Die Presse

Dieses Stündchen allein bringt nicht aus dem Takt

Pro Zeitumstel­lung. Plädoyer für immer neue Zeiten.

- VON CHRISTINE IMLINGER

Zeitumstel­lungswoche­nende, wie schön! Man kann genervt „Schon wieder“jammern, diskutiere­n, ob vor oder zurück, ob es früher hell oder dunkel wird, sich über die Stunde freuen – oder über die Ausrede fürs Zuspätkomm­en: Das Handy hat sich nicht umgestellt! Achtung: Diese Ausrede geht erst im Frühling.

Der Sprung in der Zeit ist eine willkommen­e Erinnerung, dass das gemütliche dunklere (knappe) halbe Jahr beginnt, mit dicken Schals, Tee, Nebelspazi­ergängen – und der Advent kommt auch bald! Das Uhrverstel­len (das die Digitalger­äte ja eh erledigen) ist ein gemeinscha­ftliches Einstellen darauf, ein kollektive­r Bruch der Routine. Dass die Umstellung den Biorhythmu­s stört, Schlafensz­eiten verschiebt, Leistungsf­ähigkeit senkt, Psyche und Börsen schadet, überhaupt Tod und Verderben bringen soll? Was für ein Drama! Wer Kinder, jemanden zu pflegen, Nachtdiens­te, Schichtarb­eit, Schlafstör­ungen, ein Soziallebe­n, Partnersch­aft, Krankheite­n oder gelegentli­ch ein gutes Buch in der Hand hat, kann über einmal eine Stunde Schlaf mehr oder weniger nur lachen. Und wessen Leben deshalb völlig aus dem Takt gerät, der macht sich dieses vermutlich auch so nicht ganz leicht.

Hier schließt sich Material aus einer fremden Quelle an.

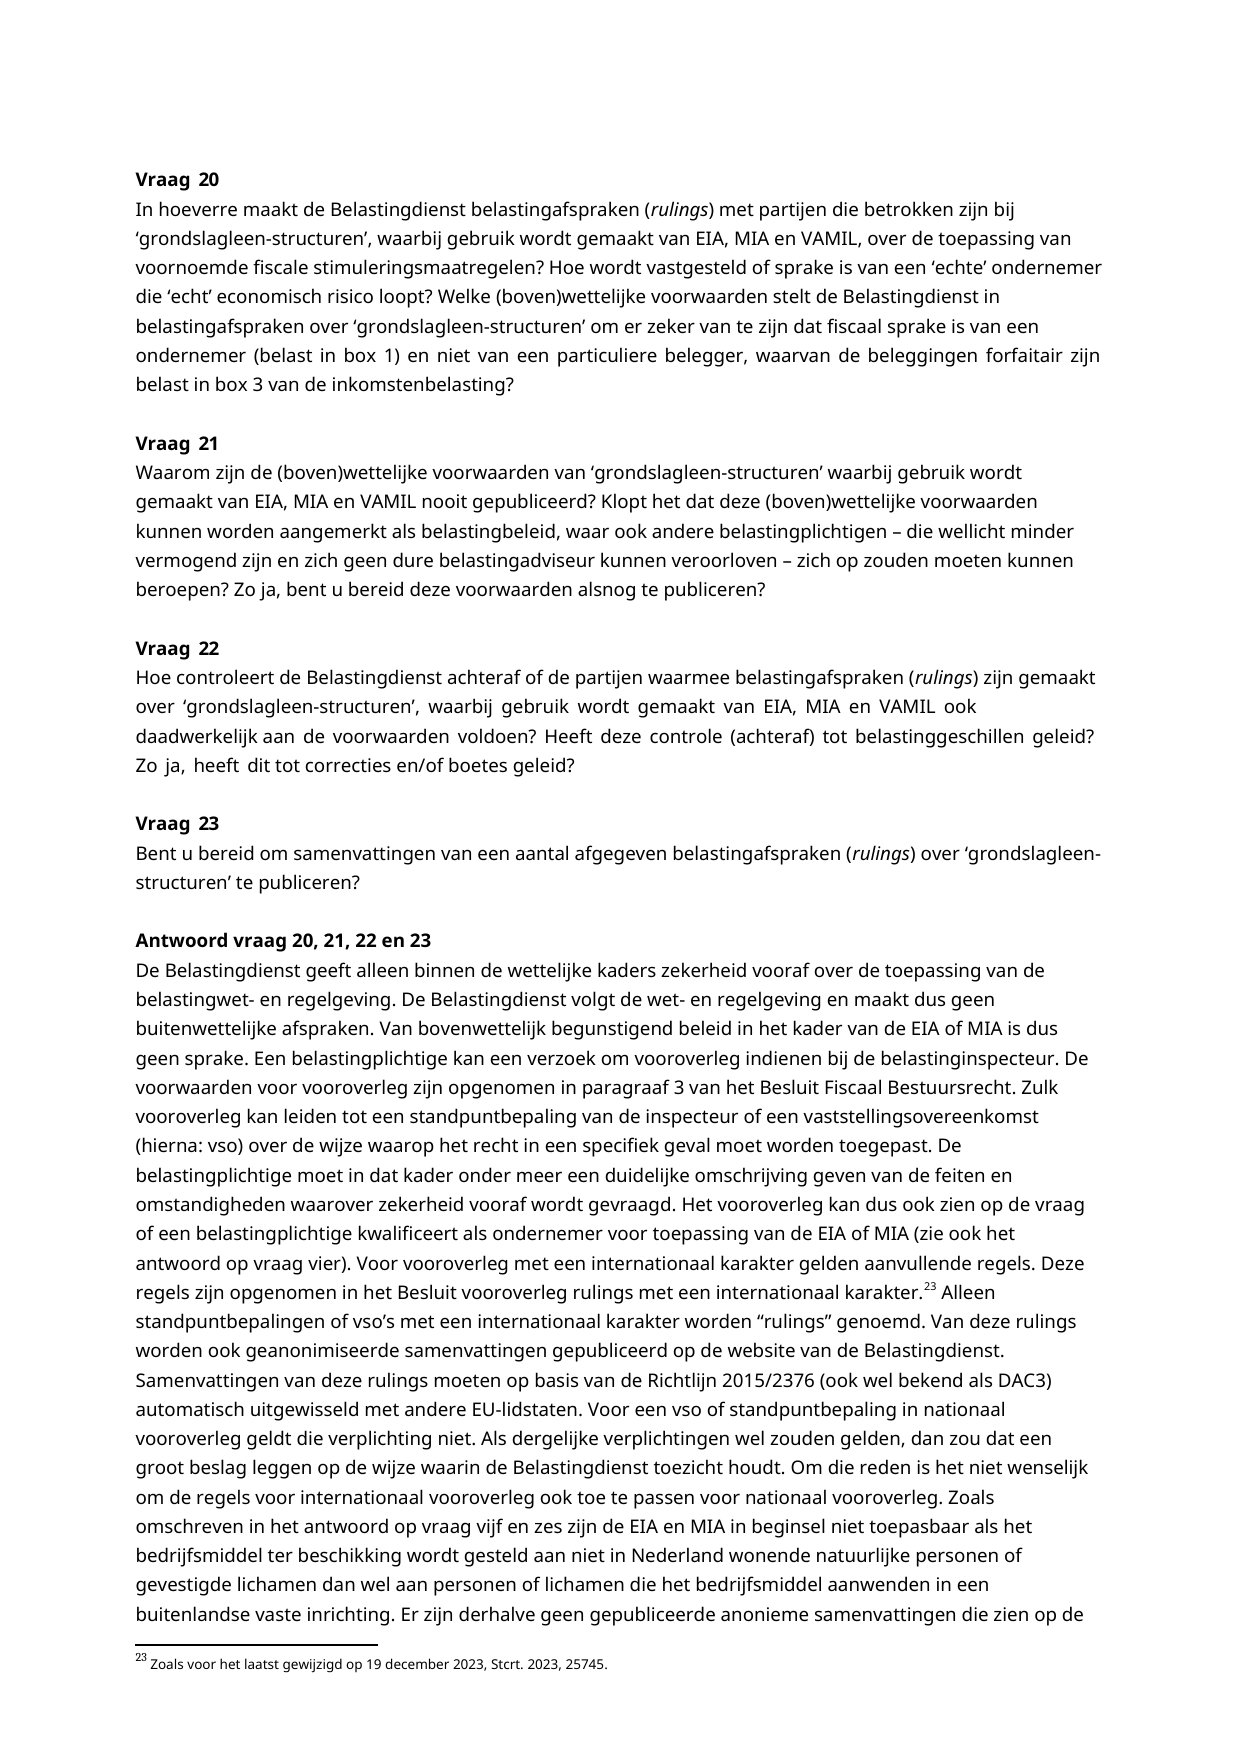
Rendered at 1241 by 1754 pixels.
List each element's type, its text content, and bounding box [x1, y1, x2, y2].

text Vraag 23 [135, 811, 1103, 836]
text Vraag 21 [135, 430, 1103, 456]
text Antwoord vraag 20, 21, 22 en 23 [135, 928, 1103, 953]
text Hoe controleert de Belastingdienst achteraf of de partijen waarmee belastingafspraken (rulings) zijn gemaakt over ‘grondslagleen-structuren’, waarbij gebruik wordt gemaakt van EIA, MIA en VAMIL ook daadwerkelijk aan de voorwaarden voldoen? Heeft deze controle (achteraf) tot belastinggeschillen geleid? Zo ja, heeft dit tot correcties en/of boetes geleid? [135, 664, 1103, 778]
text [135, 957, 1103, 1627]
text Vraag 22 [135, 635, 1103, 661]
text Bent u bereid om samenvattingen van een aantal afgegeven belastingafspraken (rulings) over ‘grondslagleen-structuren’ te publiceren? [135, 840, 1103, 895]
text Vraag 20 [135, 167, 1103, 192]
text In hoeverre maakt de Belastingdienst belastingafspraken (rulings) met partijen die betrokken zijn bij ‘grondslagleen-structuren’, waarbij gebruik wordt gemaakt van EIA, MIA en VAMIL, over de toepassing van voornoemde fiscale stimuleringsmaatregelen? Hoe wordt vastgesteld of sprake is van een ‘echte’ ondernemer die ‘echt’ economisch risico loopt? Welke (boven)wettelijke voorwaarden stelt de Belastingdienst in belastingafspraken over ‘grondslagleen-structuren’ om er zeker van te zijn dat fiscaal sprake is van een ondernemer (belast in box 1) en niet van een particuliere belegger, waarvan de beleggingen forfaitair zijn belast in box 3 van de inkomstenbelasting? [135, 196, 1103, 397]
text Waarom zijn de (boven)wettelijke voorwaarden van ‘grondslagleen-structuren’ waarbij gebruik wordt gemaakt van EIA, MIA en VAMIL nooit gepubliceerd? Klopt het dat deze (boven)wettelijke voorwaarden kunnen worden aangemerkt als belastingbeleid, waar ook andere belastingplichtigen – die wellicht minder vermogend zijn en zich geen dure belastingadviseur kunnen veroorloven – zich op zouden moeten kunnen beroepen? Zo ja, bent u bereid deze voorwaarden alsnog te publiceren? [135, 459, 1103, 602]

Hier sollte man vielleicht über die Ursachen diverser Probleme reden oder über die der epidemisch­en Schlafstör­ungen überhaupt. Oder darüber, ob mehr Selbstvera­ntwortung, Autonomie und Flexibilit­ät in der Zeitgestal­tung generell nicht auch Ideen wären, um zu ermögliche­n, besser nach dem Rhythmus der inneren Uhr zu leben. Eine Zeit, die für Morgenmens­chen wie für Nachteulen gut passt, werden wir nicht finden.

Freuen wir uns also lieber am Ritual des Zeigerrück­ens. In welche Richtung noch einmal?